» Exercise
Word for word, restate the lines from the start of the data down to the line with "staining of testis", both included.

╭─ Dataset excerpt

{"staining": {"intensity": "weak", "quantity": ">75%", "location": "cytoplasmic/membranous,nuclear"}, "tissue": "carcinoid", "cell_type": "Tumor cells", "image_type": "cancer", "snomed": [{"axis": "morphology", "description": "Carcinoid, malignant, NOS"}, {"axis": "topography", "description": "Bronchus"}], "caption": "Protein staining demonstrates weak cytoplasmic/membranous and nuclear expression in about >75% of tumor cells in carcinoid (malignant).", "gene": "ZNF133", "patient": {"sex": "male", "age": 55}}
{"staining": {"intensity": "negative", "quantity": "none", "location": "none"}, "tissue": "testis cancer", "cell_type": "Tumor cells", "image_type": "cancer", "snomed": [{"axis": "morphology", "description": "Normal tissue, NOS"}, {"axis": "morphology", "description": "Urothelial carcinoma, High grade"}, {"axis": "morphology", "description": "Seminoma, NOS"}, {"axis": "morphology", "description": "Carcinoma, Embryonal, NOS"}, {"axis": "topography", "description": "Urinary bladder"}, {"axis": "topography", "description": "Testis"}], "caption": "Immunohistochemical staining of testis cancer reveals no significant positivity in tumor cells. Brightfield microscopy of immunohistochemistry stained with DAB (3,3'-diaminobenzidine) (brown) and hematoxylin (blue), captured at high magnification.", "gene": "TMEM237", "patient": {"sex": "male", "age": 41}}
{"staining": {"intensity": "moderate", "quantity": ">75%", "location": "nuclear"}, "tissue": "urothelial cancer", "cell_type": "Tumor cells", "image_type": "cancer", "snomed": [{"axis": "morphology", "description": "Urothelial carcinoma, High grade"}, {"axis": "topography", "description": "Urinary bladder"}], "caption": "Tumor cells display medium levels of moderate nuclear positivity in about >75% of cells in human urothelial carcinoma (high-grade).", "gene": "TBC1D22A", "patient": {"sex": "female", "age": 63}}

╰─

» Response to the exercise
{"staining": {"intensity": "weak", "quantity": ">75%", "location": "cytoplasmic/membranous,nuclear"}, "tissue": "carcinoid", "cell_type": "Tumor cells", "image_type": "cancer", "snomed": [{"axis": "morphology", "description": "Carcinoid, malignant, NOS"}, {"axis": "topography", "description": "Bronchus"}], "caption": "Protein staining demonstrates weak cytoplasmic/membranous and nuclear expression in about >75% of tumor cells in carcinoid (malignant).", "gene": "ZNF133", "patient": {"sex": "male", "age": 55}}
{"staining": {"intensity": "negative", "quantity": "none", "location": "none"}, "tissue": "testis cancer", "cell_type": "Tumor cells", "image_type": "cancer", "snomed": [{"axis": "morphology", "description": "Normal tissue, NOS"}, {"axis": "morphology", "description": "Urothelial carcinoma, High grade"}, {"axis": "morphology", "description": "Seminoma, NOS"}, {"axis": "morphology", "description": "Carcinoma, Embryonal, NOS"}, {"axis": "topography", "description": "Urinary bladder"}, {"axis": "topography", "description": "Testis"}], "caption": "Immunohistochemical staining of testis cancer reveals no significant positivity in tumor cells. Brightfield microscopy of immunohistochemistry stained with DAB (3,3'-diaminobenzidine) (brown) and hematoxylin (blue), captured at high magnification.", "gene": "TMEM237", "patient": {"sex": "male", "age": 41}}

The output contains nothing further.